September 20, 2022 By Asena Hertz 4 min read

This is first article of a new blog series: “Mastering Cloud Cost Optimization.”

This blog series is designed to provide tactical guidance and information on decreasing cloud costs without negatively affecting application performance.

Why is cloud cost control so hard?

According to most organizations, the biggest drivers to cloud are elasticity and agility.

In other words, it allows you to instantly provision and de-provision resources based on the needs of the business. You no longer have to build the church for Sunday. Once in the cloud, approximately 80% of companies report receiving bills two to three times what they expected. The truth is that while the promise of cloud is that you only pay for what you use, the reality is that you pay for what you provision. The gap between consumption and allocation is what causes the large and unexpected bills.

Cost isn’t the only challenge. While most organizations report cost being their biggest problem in managing a public cloud environment, you cannot truly separate performance from cost — the two are tightly coupled. If an organization was optimizing for cost alone, moving all applications to the smallest instance type would be the way to go, but no one is willing to take the performance hit.

In the cloud, more than ever, cost and performance are tied together.

Digital transformation and a rush to the cloud are placing enterprise IT teams under tremendous pressure. While cloud addresses an old pain point – that infrastructure supply is static while application demand is dynamic – matching demand with supply in real-time across multiple metrics and dimensions requires more decisions than any human being can make.

Hybrid cloud estates are unbelievably complex. There are millions of configuration options for EC2 instances alone, AWS has 212 additional products and services and Microsoft lists over 600 Azure services (as of May 2020). This is simply too much complexity for the average IT team to manage and, as a result, many organizations that kicked off digital transformation initiatives with high hopes end up watching innovation grind to a halt while the IT team struggles just to keep the lights on.

### Required task 1
Quote the records line for line, leaving out the pictures.

Saved data entries
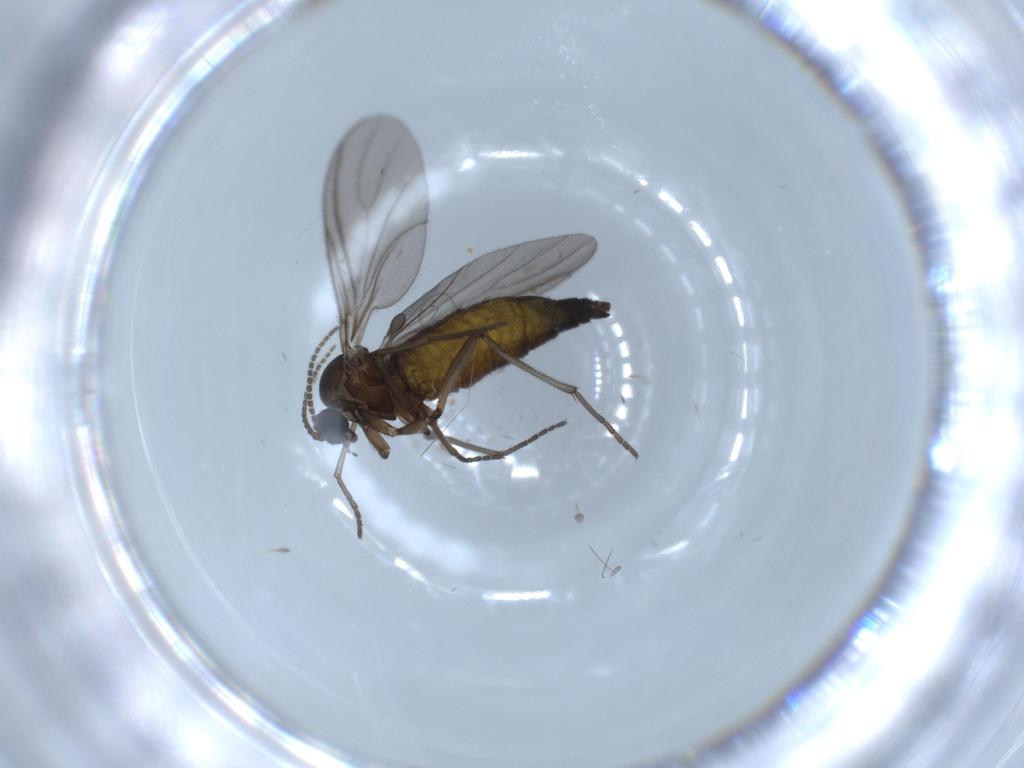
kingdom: Animalia
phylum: Arthropoda
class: Insecta
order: Diptera
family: Sciaridae
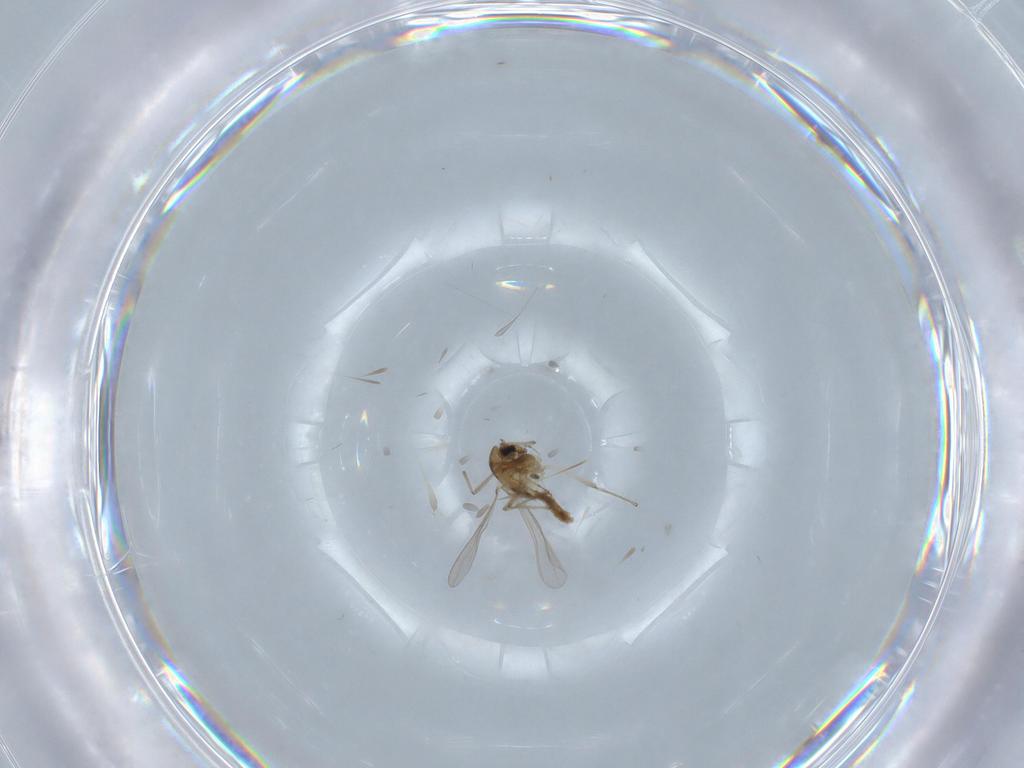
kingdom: Animalia
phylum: Arthropoda
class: Insecta
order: Diptera
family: Chironomidae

### Required task 2
According to the cloud cost article, why do companies end up with cloud bills far larger than they expected? Answer in one to three sentences.

### Right answer 1
kingdom: Animalia
phylum: Arthropoda
class: Insecta
order: Diptera
family: Sciaridae
kingdom: Animalia
phylum: Arthropoda
class: Insecta
order: Diptera
family: Chironomidae

### Right answer 2
The cloud promises that you pay only for what you use, but in reality you pay for what you provision. The gap between consumption and allocation causes the large, unexpected bills.